Se o Federal Reserve mantiver as taxas estáveis no final de setembro, os preços da prata poderão continuar em alta. A prata apresenta crescimento de 173,3% em comparação ao ano anterior, considerando o período até 14 de maio. Por sua vez, o ouro registrou ganho de 95,6% no período de um ano até 29 de janeiro. Ambos os metais preciosos tiveram aumento superior a 100% no ano até o momento.
A prata subiu mais de 300% no último ano, apesar da queda recente. O ouro, por sua vez, apresentou trajetória de crescimento ao longo dos últimos 50 anos, assim como a prata, ainda que com variações em seus desempenhos relativos durante esse período.

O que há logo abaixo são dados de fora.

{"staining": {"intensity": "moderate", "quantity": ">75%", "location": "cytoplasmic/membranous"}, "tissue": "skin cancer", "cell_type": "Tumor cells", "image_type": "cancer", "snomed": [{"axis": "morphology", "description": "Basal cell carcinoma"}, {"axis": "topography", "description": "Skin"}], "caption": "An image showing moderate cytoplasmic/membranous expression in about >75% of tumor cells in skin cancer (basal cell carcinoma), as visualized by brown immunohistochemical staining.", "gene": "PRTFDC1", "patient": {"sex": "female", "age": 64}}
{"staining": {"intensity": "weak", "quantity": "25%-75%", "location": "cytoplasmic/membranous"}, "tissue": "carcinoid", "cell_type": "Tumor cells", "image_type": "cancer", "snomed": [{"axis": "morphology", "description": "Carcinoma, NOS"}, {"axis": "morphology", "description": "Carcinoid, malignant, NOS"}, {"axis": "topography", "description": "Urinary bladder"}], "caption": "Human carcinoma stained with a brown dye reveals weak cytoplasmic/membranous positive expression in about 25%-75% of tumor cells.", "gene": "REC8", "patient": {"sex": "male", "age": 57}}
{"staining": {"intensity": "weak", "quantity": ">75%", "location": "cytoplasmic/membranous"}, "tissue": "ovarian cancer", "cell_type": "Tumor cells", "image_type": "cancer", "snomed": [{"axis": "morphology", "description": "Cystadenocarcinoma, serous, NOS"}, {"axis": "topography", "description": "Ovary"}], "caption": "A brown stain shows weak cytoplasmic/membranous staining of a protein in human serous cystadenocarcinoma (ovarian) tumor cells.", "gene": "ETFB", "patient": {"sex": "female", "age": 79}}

Quando se trata de tributação, a prata é classificada como um ativo de capital, o que significa que quando você a vende por mais do que pagou, o ganho é tributável e deve ser informado no Anexo D da declaração federal de imposto de renda. Diferentemente de ações, a Receita Federal classifica metais preciosos físicos, incluindo barras, moedas e moedas redondas, como colecionáveis, o que muda significativamente a tributação.
Se você manter prata por um ano ou menos, seu lucro é tributado como renda ordinária, o que pode chegar a 37% dependendo de sua faixa de imposto. Se mantiver por mais de um ano, o ganho é tributado à alíquota de renda ordinária, mas não ultrapassa 28%. Contribuintes nas faixas de 10%, 12%, 22% ou 24% têm seus ganhos em prata tributados às mesmas alíquotas. Aqueles nas faixas de 32%, 35% ou 37% têm uma tributação limitada a 28%. Dessa forma, um contribuinte de renda média acostumado a pagar 15% sobre ganhos em ações pode ter custos mais altos com prata, talvez de 22% ou 24%, dependendo de sua renda bruta ajustada. Para contribuintes nas faixas mais altas, a limitação de 28% é tecnicamente inferior aos 35% ou 37%, mas ainda assim superior ao máximo de 20% para ganhos de capital de longo prazo em ações. Essa diferença se acumula rapidamente quando se trata de ganhos de cinco ou seis dígitos.